I leaned heavily against the sink. Finally let my shoulders drop as the tension turned into exhaustion.
"We need to get back to those records. Whatever Voss has been hiding..."
"I already went through everything. Every file, every report related to your case. There's nothing concrete we can use."
"What? There has to be something. Discrepancies, changed dates, missing statements..."
"That's the problem. As you said, everything looks clean because it's been systematically altered. Not just edits. Complete replacements. Professional job. Nothing out of place that couldn't be explained as standard procedure."
I exhaled slowly. The revelation settled like lead in my stomach. "So we have nothing."
"We have what we know. Just not what we can prove. Not yet."
We stood in silence for a moment. The weight of our impossible position sat between us. Finally, I straightened and adjusted my tie.
"We should go. Inspector Murphy is expecting us back, and I'd rather not give Voss the satisfaction of seeing us escorted out."
Hawley nodded. He stepped aside to let me pass. We walked through the bullpen. Past the curious stares and whispered comments. I kept my focus forward. Chin raised. The same posture I'd kept when I first walked out of this building in disgrace.
At the elevator, I paused. Took in the space that had once been my professional home. The desks. The case board. The familiar rhythm of detective work continuing without me. Something twisted painfully in my chest.
"I thought I'd feel better. Knowing the truth. I don't."
Hawley stood beside me. Solid. Grounding. His attention followed mine across the room. Took in the scene with those eyes that missed nothing.
"Truth isn't about feeling better. It's about knowing where to stand."
I turned to look at him. Really look at him.
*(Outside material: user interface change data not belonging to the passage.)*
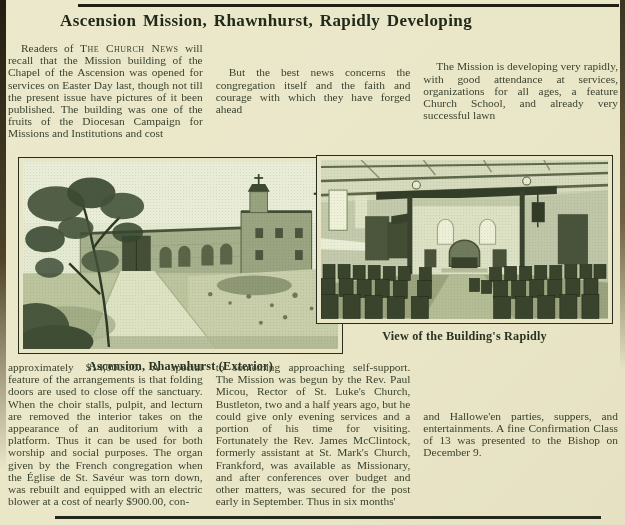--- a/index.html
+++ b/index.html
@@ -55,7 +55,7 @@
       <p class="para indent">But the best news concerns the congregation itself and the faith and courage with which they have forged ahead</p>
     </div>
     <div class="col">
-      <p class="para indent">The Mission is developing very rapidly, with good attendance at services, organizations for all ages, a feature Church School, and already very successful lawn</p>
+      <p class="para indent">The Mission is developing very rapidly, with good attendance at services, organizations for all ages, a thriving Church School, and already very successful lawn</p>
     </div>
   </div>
Not the stoic partner I'd been assigned. Someone who understood what it meant to face your past without flinching. In that moment, the distance between us seemed to contract. As if we'd finally found a common language after months of talking past each other.
"Then let's make sure we're standing on the right side when this breaks open."
Chapter 23: Desk Duty
Ryan
Officers shuffled between desks with coffee mugs and file folders. The familiar rhythm unchanged as we returned to 51 Division. Phones rang with persistent, overlapping chimes. Someone laughed near the break room. The normalcy washed over me like cool water after the suffocating hostility we'd left behind.
"Never thought I'd be happy to see this place." Rolling my shoulders released some of the tension built up during our visit.
Hawley offered a slight nod. As close to agreement as he typically managed. We made our way through the bullpen. Acknowledged Reid who smiled brightly before returning to his call. Even Sergeant Saunders's usual glare felt comfortingly predictable.
"We should report to Inspector Murphy immediately." I was already rehearsing how I'd present our findings. The altered records. The suspicious timing. The convenient holes in the evidence. All pointing to a coordinated cover-up at 52.
"Carlson." Hawley's voice was quieter than usual.
"What?" I followed his line of sight toward the Inspector's office.